Nigeria’s Dangote refinery, Africa’s largest, has increased exports of gasoline and diesel to African countries facing supply pressures and rising fuel costs, its owner Aliko Dangote said during a facility tour on Monday.
The $20 billion refinery on the outskirts of Lagos has shipped 17 gasoline cargoes to other African nations in recent weeks, representing a significant shift from its traditional focus on European and American export markets, according to company officials.
“What I can do is assure Nigerians and most of West Africa, Central Africa, and East Africa, we have the capacity to supply them,” Dangote said during the tour of the 650,000 barrel-per-day facility.
The increased African focus comes as fuel prices have surged across the continent due to global supply chain disruptions and elevated crude oil prices. Brent crude has traded above $85 per barrel in recent weeks, up from around $75 in early 2024.

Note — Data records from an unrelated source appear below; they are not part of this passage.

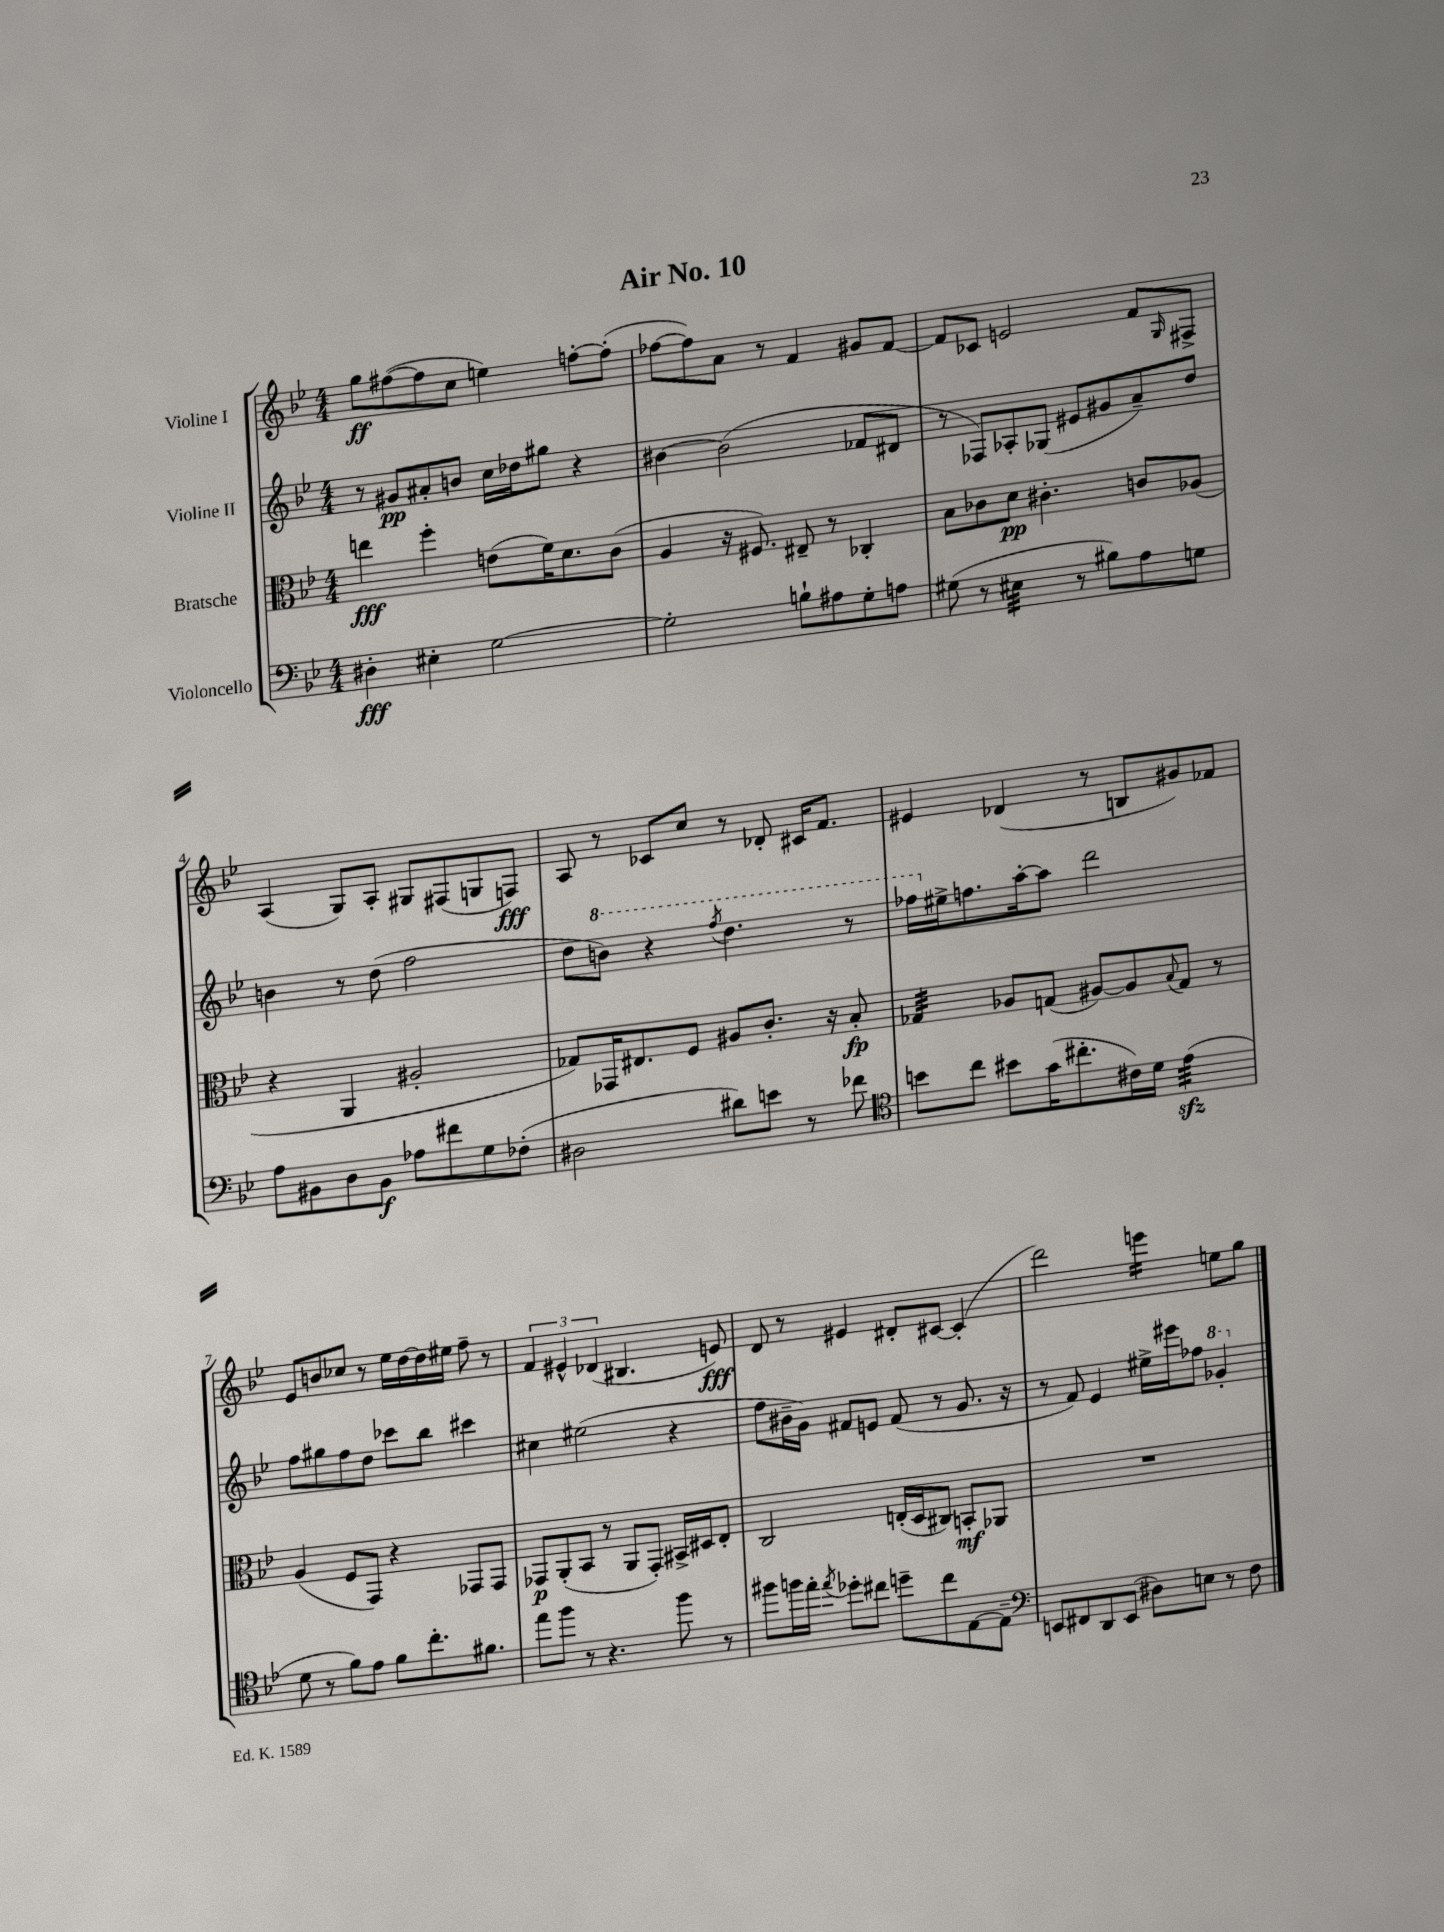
\header { title = "Air No. 10" }
<<
\new StaffGroup <<
\new Staff = "s0" \with { instrumentName = "Violine I" } {
    \clef treble \key bes \major \numericTimeSignature \time 4/4
    g''8\ff fis''8~( fis''8 c''8 e''4) f''8~-. f''8-.( |
    fes''8~ fes''8) a'8 r8 f'4 gis'8 f'8~ |
    f'8 ces'8 e'2 f'8 \grace { g16 } fis8-> |
    a4( g8) a8-. gis8 fis8( g8 f8\fff) |
    a8 r8 ces'8 c''8 r8 des'8-. cis'16 f'8. |
    eis'4 des'4( r8 b8 gis'8) fes'8 |
    ees'8 b'8 ces''8 r8 ees''16 d''16~ d''16 eis''16 f''8-- r8 |
    \tuplet 3/2 { f'4 eis'4-^ des'4( } bis4. e'8\fff) |
    d'8 r8 eis'4 dis'8-. cis'8~ cis'4-.( |
    d'''2) e'''4:16 e''8 g''8 \bar "|." |
}
\new Staff = "s1" \with { instrumentName = "Violine II" } {
    \clef treble \key bes \major \numericTimeSignature \time 4/4
    r8 gis'8\pp ais'8-. b'8 c''16 des''16 gis''8 r4 |
    bis'4~ bis'2( fes'8 dis'8 |
    r8 fes8) aes8-. ges8( eis'8 gis'8 a'8--) d''8 |
    b'4 r8 d''8( f''2 |
    d''8 \ottava #1 b''8) r4 \acciaccatura { f'''8 } d'''4. r8 |
    fes'''16 \ottava #0 eis''16-> f''!8. a''16~-. a''8 d'''2 |
    f''8 gis''8 f''8 d''8 ces'''8 bes''8 cis'''4 |
    cis''4 eis''2( r4 |
    f''8 bis'16-- g'16) fis'8 e'8 fis'8( r8 g'8. r16 |
    r8 f'8) ees'4 eis''16-> eis'''16 fes''8 \ottava #1 ges''4-. \ottava #0 \bar "|." |
}
\new Staff = "s2" \with { instrumentName = "Bratsche" } {
    \clef alto \key bes \major \numericTimeSignature \time 4/4
    e''4\fff f''4-. e'8( f'16) d'8. c'8( |
    a4 r16 fis8.) eis8-- r8 ces4-. |
    bes8 ces'8 d'8\pp cis'4.-. c'8 aes8( |
    r4 a,4 ais2-. |
    ges8) ges,16 eis8. f8 ais8 c'8.-. r16 bes8-.\fp |
    ges4:32 aes8 g8( ais8~) ais8 \appoggiatura { bes8 } g8 r8 |
    a4( f8 g,8) r4 ges,8 ges,8 |
    ges,8\p a,8-.( bes,8 r8 a,8 ges,8-.) bis,16-> dis16 ees8-. |
    c2 e16-.( d16 cis8) b,8-.\mf aes,8 |
    R1 \bar "|." |
}
\new Staff = "s3" \with { instrumentName = "Violoncello" } {
    \clef bass \key bes \major \numericTimeSignature \time 4/4
    dis4-.\fff eis4-. g2~ |
    g2-. b8-! ais8 g8-. a8 |
    gis8( r8 eis4:32 r8 bis8) a8 g8 |
    a8 bis,8 d8 bis,8\f aes8 fis'8 g8 fes8-.( |
    dis2 dis'8) e'8 r8 fes'8 |
    \clef tenor b'8 c''8 bis'8 g'16( cis''8.-. cis'16) d'16 ees'4:32\sfz( |
    d'8 r8 f'8) ees'8 f'8 c''8.-. fis'8. |
    ees''8 f''8 r8 r4. f''8 r8 |
    fis''8 f''16 ees''16-. \acciaccatura { ees''8 } des''8-. cis''8 d''8-- cis''8 ees8~ ees8-- |
    \clef bass e,8 fis,8 d,8 e,8( dis8) e8 r8 f8 \bar "|." |
}
>>
>>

In Ghana, the National Petroleum Authority raised fuel prices in its latest pricing window, pushing petrol up approximately 12 percent and diesel up roughly 15 percent compared to previous months. Similar increases have been recorded across West and East Africa as regulators adjust to higher import costs.
Kenya’s Cabinet Secretary for Treasury and Economic Planning John Mbadi recently warned that global economic pressures, including volatile energy markets, pose risks to trade and financial stability across the region. “Rising oil prices and potential fuel cost increases create disruptions to supply chains that affect the entire continent,” Mbadi said in a statement last week.
The Dangote refinery’s pivot to African markets addresses long-standing regional fuel supply challenges. Most African countries import the majority of their refined petroleum products, leaving them vulnerable to global price volatility and supply disruptions.
Nigeria’s state oil company, Nigerian National Petroleum Company Limited (NNPCL), has increased crude oil allocations to the Dangote facility to support higher production levels. Industry sources familiar with the arrangements said NNPCL allocated seven crude cargoes for May processing, compared to five in previous months, though company officials declined to confirm specific numbers.
The refinery is also expanding fertilizer exports to African markets. The facility can produce up to 3 million metric tons of urea annually, most of which has traditionally been exported to global markets including the United States and South America.
“In the last couple of weeks, we’ve been looking to mostly African countries, which we were not doing before,” Dangote said, referring to fertilizer shipments. He did not provide specific export figures but said the shift addresses regional agricultural supply needs.
United Nations Deputy Secretary-General Amina Mohammed, who visited the facility last month, highlighted the refinery’s potential role in supporting regional energy security. “Facilities like this represent critical infrastructure for addressing Africa’s energy challenges,” Mohammed said during her visit, according to UN officials.
The increased production comes as the Dangote refinery works to reach full operational capacity after beginning commercial operations in early 2024. The facility represents one of Africa’s largest industrial investments and is designed to reduce Nigeria’s dependence on fuel imports.
Despite higher domestic production, Nigeria continues to face fuel supply challenges. Petrol prices at Nigerian filling stations have reached record levels in recent months as the government has reduced fuel subsidies and allowed market-based pricing.
To address domestic pricing pressures, Dangote said the refinery is working to secure more crude oil supplies priced in local currency rather than US dollars. “This would help reduce the impact of exchange rate volatility on our production costs,” he explained.
Industry analysts say the refinery’s focus on African markets could reshape regional energy trade patterns. “The Dangote refinery provides African countries with an alternative to traditional import sources and could improve regional energy security,” said Ayodele Oni, an energy analyst at Lagos-based consultancy Bloomfield Investment Corporation.
However, challenges remain. Transportation costs within Africa can be high due to limited pipeline infrastructure, and many countries still find it more economical to import refined products from established global suppliers.
The facility’s expansion into regional markets comes as African governments increasingly emphasize energy security and reduced dependence on volatile global supply chains. The African Union’s Agenda 2063 development framework identifies energy self-sufficiency as a key continental priority.
Energy-importing economies across Africa continue to face significant fiscal pressures from elevated fuel import costs, according to International Monetary Fund assessments. The fund has warned that sustained high energy prices could undermine economic recovery efforts across the continent.
The Dangote refinery’s increased African exports represent a test case for regional energy integration and could influence future investment in continental refining capacity, industry officials said.